_PROVIDED RECORDS_:
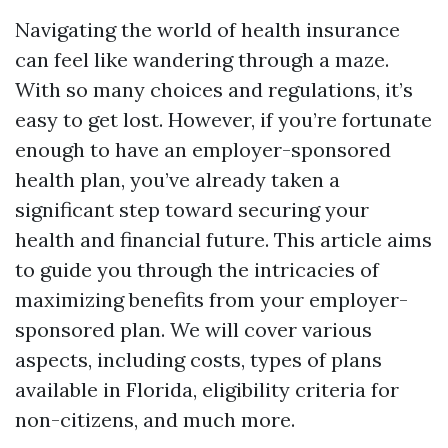
Navigating the world of health insurance
can feel like wandering through a maze.
With so many choices and regulations, it’s
easy to get lost. However, if you’re fortunate
enough to have an employer-sponsored
health plan, you’ve already taken a
significant step toward securing your
health and financial future. This article aims
to guide you through the intricacies of
maximizing benefits from your employer-
sponsored plan. We will cover various
aspects, including costs, types of plans
available in Florida, eligibility criteria for
non-citizens, and much more.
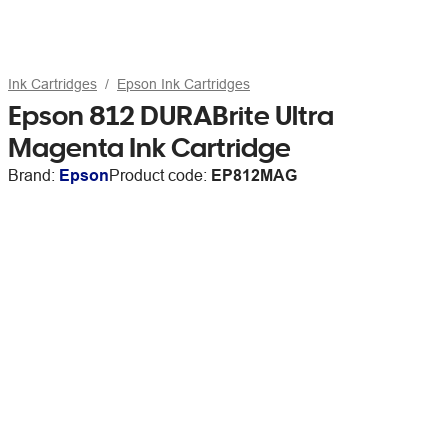
Ink Cartridges
Epson Ink Cartridges
Epson 812 DURABrite Ultra
Magenta Ink Cartridge
Brand:
Epson
Product code:
EP812MAG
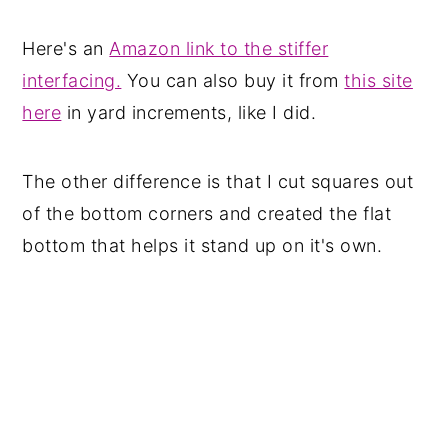
Here's an
Amazon link to the stiffer
interfacing.
You can also buy it from
this site
here
in yard increments, like I did.
The other difference is that I cut squares out
of the bottom corners and created the flat
bottom that helps it stand up on it's own.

_YOUR INSTRUCTIONS_:
Generate a word-for-word copy of the preceding records, excluding all pictures.

_EXERCISE RESULT_:
Navigating the world of health insurance
can feel like wandering through a maze.
With so many choices and regulations, it’s
easy to get lost. However, if you’re fortunate
enough to have an employer-sponsored
health plan, you’ve already taken a
significant step toward securing your
health and financial future. This article aims
to guide you through the intricacies of
maximizing benefits from your employer-
sponsored plan. We will cover various
aspects, including costs, types of plans
available in Florida, eligibility criteria for
non-citizens, and much more.
Ink Cartridges
Epson Ink Cartridges
Epson 812 DURABrite Ultra
Magenta Ink Cartridge
Brand:
Epson
Product code:
EP812MAG
Here's an
Amazon link to the stiffer
interfacing.
You can also buy it from
this site
here
in yard increments, like I did.
The other difference is that I cut squares out
of the bottom corners and created the flat
bottom that helps it stand up on it's own.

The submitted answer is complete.